Il est donc (plus que) temps de reprendre le flambeau du partage du temps de travail ou, plus exactement, de l’emploi car, du travail, il n’en manque pas. Il est également (plus que) temps de remettre sur le métier l’ouvrage de « la protection sociale universelle qui intègre un droit à l’activité opposable » tel que l’a exprimé la FNARS lors de son congrès du 13 janvier dernier à Nantes.

Culture et confiture.

Toujours dans Le Monde.fr daté du 30 avril, un article de Philippe Quirion, économiste (comme quoi, tous ne méritent pas la moquerie ou le stigmate), « Nicolas Sarkozy et le travail : je t’aime, moi non plus ». On sait que le président sortant s’était déclaré en 2007, alors qu’il n’était qu’impétrant, « le président de la valeur travail ». On sait également que, dans ce qui sera bientôt analysé comme un composite de tactiques d’animal acculé plutôt qu’une stratégie, son dernier clivage organisait la partition entre « vrai » et, déductivement, « faux » travail : travailleurs contre assistés puis privé contre public. S’agissant de travailler, Quirion s’interroge donc : la France a-t-elle créé plus d'emplois pendant que Nicolas Sarkozy était et n'était pas aux affaires ? En a-t-elle créé davantage que ses voisins européens ? D’emblée il ne retient pas l’indicateur de taux de chômage – « sujet à des biais et des manipulations massives de la part des gouvernements, notamment à travers des radiations de chômeurs » - et lui préfère le taux d'emploi, c'est-à-dire le nombre d'emplois divisé par la population en âge de travailler (les 15-64 ans), « un chiffre bien moins manipulable que le taux de chômage, et mis à disposition par Eurostat pour la période 1992-2011. » Le constat, sans appel, déchire le voile rhétorique du slogan…

« Lorsque la droite remporte les législatives en France, au 2e trimestre 1993, le taux d'emploi en France est de 59,3%, 0,8 point de pourcentage en-dessous de la moyenne de l'Europe des 15. Au 3e trimestre 1997, après quatre ans de gouvernements menés par Edouard Balladur (avec Nicolas Sarkozy comme ministre du Budget) puis Alain Juppé, le taux d'emploi n'a augmenté que de 0,325 points, et le retard de la France sur l'Europe des 15 a presque doublé, passant de 0,8 à 1,4 point.

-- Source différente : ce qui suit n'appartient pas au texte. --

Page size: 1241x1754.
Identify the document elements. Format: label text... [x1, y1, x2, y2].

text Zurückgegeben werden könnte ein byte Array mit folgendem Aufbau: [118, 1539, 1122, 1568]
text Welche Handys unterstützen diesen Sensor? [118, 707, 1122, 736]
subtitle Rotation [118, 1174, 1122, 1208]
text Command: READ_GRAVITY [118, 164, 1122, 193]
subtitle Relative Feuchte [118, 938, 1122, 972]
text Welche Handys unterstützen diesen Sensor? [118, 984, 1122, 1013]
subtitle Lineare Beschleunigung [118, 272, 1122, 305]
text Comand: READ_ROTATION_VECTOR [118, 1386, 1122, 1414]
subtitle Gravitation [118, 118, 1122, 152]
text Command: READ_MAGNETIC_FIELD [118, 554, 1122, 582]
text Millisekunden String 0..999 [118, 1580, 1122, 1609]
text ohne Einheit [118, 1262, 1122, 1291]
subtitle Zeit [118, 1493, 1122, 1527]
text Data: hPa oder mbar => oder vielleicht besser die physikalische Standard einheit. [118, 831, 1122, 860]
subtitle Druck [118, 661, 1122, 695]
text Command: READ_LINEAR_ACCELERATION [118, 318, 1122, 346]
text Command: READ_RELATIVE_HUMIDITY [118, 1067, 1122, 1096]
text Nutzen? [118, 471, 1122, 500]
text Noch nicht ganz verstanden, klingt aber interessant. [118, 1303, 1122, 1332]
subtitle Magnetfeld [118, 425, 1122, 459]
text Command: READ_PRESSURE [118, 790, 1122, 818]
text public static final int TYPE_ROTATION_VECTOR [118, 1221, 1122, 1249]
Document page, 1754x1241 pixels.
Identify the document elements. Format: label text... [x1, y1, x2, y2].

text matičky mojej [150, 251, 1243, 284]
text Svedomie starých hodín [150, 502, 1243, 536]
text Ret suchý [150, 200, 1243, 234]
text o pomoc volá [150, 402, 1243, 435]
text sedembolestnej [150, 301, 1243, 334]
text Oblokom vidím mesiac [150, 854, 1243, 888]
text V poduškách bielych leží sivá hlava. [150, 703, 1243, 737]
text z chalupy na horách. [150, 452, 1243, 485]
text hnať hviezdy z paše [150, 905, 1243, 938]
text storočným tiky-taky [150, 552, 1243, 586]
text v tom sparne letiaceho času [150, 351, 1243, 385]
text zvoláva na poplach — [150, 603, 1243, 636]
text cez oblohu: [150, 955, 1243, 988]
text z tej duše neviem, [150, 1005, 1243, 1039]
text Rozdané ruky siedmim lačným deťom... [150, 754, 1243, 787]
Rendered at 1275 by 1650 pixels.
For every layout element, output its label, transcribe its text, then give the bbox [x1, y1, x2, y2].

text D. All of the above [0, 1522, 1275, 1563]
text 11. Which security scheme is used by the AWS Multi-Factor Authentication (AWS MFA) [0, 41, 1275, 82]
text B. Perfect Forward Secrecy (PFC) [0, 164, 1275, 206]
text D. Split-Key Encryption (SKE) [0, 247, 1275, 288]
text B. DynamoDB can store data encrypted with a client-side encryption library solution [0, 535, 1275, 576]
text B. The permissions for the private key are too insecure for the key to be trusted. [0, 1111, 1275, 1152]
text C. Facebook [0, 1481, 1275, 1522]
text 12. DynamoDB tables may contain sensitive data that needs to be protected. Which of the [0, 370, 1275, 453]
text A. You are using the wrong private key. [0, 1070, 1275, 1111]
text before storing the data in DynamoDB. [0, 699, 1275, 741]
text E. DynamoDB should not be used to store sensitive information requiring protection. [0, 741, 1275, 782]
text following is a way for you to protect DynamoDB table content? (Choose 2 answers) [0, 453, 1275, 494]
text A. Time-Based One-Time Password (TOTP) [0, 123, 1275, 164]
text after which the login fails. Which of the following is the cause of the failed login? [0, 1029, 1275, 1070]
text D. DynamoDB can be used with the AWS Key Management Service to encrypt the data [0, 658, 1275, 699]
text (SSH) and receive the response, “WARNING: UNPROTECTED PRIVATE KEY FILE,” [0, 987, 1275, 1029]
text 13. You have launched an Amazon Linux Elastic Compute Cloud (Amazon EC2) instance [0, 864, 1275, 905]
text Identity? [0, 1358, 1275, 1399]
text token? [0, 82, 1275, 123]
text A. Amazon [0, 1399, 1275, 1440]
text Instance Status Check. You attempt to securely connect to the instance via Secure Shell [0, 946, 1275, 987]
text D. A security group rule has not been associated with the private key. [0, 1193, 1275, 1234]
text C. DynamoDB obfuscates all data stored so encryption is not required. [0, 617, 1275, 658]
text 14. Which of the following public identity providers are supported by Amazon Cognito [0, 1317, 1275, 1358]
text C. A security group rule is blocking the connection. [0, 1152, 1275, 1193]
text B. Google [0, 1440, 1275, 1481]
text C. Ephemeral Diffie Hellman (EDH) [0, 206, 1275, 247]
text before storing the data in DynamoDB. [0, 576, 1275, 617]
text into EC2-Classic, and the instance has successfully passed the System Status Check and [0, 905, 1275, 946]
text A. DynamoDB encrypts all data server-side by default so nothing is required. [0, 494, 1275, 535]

Bien différente est la situation au 3e trimestre 2002, après cinq ans de gouvernement Jospin, puisque le taux d'emploi a augmenté de 3,75 points. Naturellement, une grande partie de cette augmentation provient d'une meilleure conjoncture européenne et mondiale ; néanmoins, la politique menée en France n'y est sans doute pas pour rien puisque l'écart avec l'Europe des 15 s'est cette fois réduit, passant de 1,4 à 1,1 point.

Sous les présidences qui ont suivi (Jacques Chirac, dont Nicolas Sarkozy fut ministre de l'Economie, puis Nicolas Sarkozy lui-même), le taux d'emploi n'a augmenté que de 0,2 point (entre le 3e trimestre 2002 et le 4e trimestre 2011, dernière période disponible). Or, cette piètre performance ne s'explique pas seulement par la crise puisque l'écart avec la moyenne de l'Europe des 15 est passé de 1,1 à 1,8 point : après le léger rattrapage observé pendant le gouvernement Jospin, c'est à un véritable décrochage qu'on a assisté. »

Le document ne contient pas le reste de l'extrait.